The National Pupil Database is not open data

News & Analysis
The National Pupil Database is not open data

This weekend, the Department for Education sponsored an "appathon", allowing attendees access to the National Pupil Database (which holds information like exam results, special education needs, truancy records and eligibility for free school meals on every child at every state school in the country) and inviting people to build "apps".

The database contains over 400 variables and the records of around 600,000 children. With so many variables, it is a relatively simple task to identify individual children who in any way stand out from the crowd, e.g. those who've performed unusually well in rare subjects. The kind of information the database holds is extremely sensitive and children may have gone out of their way to conceal it from their classmates. Make no mistake - this is intensely personal stuff, not "open data", and any suggestion otherwise betrays a fundamental misunderstanding of both categories. Accordingly, additional safeguards of process and content must be applied.
This data is not condusive to an "appathon" environment. It is a good thing that the DfE are considering new approaches, but this is important data of significant utility, that must be treated and protected appropriately.

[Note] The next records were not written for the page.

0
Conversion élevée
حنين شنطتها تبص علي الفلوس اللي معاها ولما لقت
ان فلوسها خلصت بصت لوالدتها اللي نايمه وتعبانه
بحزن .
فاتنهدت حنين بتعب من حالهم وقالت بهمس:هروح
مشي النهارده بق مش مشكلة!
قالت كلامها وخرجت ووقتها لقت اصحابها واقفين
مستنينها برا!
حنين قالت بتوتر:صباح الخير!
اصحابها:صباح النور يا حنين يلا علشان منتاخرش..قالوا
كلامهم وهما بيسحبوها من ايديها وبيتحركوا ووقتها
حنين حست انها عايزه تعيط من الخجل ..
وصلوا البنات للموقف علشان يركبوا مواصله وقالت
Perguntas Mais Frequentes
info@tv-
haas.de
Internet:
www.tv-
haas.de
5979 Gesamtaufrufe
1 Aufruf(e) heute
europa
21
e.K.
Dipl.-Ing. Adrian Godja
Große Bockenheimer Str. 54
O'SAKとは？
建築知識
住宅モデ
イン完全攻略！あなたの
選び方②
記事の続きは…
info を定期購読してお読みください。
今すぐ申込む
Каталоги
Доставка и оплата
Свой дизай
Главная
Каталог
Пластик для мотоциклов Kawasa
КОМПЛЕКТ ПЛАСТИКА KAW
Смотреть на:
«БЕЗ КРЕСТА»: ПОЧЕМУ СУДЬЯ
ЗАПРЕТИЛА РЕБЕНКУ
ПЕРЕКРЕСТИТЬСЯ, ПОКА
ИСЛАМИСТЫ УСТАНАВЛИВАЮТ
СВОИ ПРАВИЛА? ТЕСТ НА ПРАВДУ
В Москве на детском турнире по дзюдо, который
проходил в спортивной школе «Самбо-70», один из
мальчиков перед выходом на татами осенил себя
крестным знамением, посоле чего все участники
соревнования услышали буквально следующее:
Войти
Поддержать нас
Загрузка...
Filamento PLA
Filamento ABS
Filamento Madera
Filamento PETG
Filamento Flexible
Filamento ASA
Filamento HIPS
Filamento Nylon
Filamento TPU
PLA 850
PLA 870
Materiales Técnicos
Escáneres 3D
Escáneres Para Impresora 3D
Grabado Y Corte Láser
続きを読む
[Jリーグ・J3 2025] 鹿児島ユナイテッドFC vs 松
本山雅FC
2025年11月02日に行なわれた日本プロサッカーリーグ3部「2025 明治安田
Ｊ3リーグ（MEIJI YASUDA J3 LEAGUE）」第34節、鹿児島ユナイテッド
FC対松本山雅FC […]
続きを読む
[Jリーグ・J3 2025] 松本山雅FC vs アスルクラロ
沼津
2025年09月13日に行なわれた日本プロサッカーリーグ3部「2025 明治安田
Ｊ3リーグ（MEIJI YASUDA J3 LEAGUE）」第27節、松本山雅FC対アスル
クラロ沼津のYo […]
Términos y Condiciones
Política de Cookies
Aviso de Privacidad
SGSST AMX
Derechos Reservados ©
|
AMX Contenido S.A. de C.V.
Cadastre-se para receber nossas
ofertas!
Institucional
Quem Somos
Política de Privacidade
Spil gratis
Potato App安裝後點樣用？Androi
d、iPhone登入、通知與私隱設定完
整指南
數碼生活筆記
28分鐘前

A public event, with participants solicited on Twitter and no transparency of process, was not appropriate. 
Last week, we asked four simple questions of the organisers in an email:
We have noted with concern the "National Pupil Data Appathon" this weekend, and that, by nature, this data is intensely personal for a protected group: school children. We note that this data is a mandatory, detailed, database of every state school child in England, and significant care should be taken over its use, to prevent harm to those who have no choice on inclusion.
Can you please clarify the following 4 points:
1) What data access arrangements will attendees be provided with?
2) What legal commitments will attendees be required to make?
3) What data protection/managment guidance will be given to attendees?
3b) Given the use of an API, will synthetic data be provided for
testing/debugging/public exhibition?
4) Who gave permission in the first instance and can we see the letter
of agreement?
We thank you for your time, your quick and detailed response.
Gus Hosein

Last Friday, the organisers' response was "No comment".
With Secretary of State Michael Gove attending the event on Sunday, we had hoped that the DfE had satisfied its data custodian requirements. However, this writeup of the event subsequently made it clear that our concerns were in no way theoretical. Stating that one child was identifiable based on one data point, the author also states that another person can connect the other 399 data points to the same child. The DfE's legal responsibiltiy for maintaining the confidentiality of every student seems to have been breached. 
We'll follow up with more details over the next few weeks as we receive responses to our Freedom of Information request.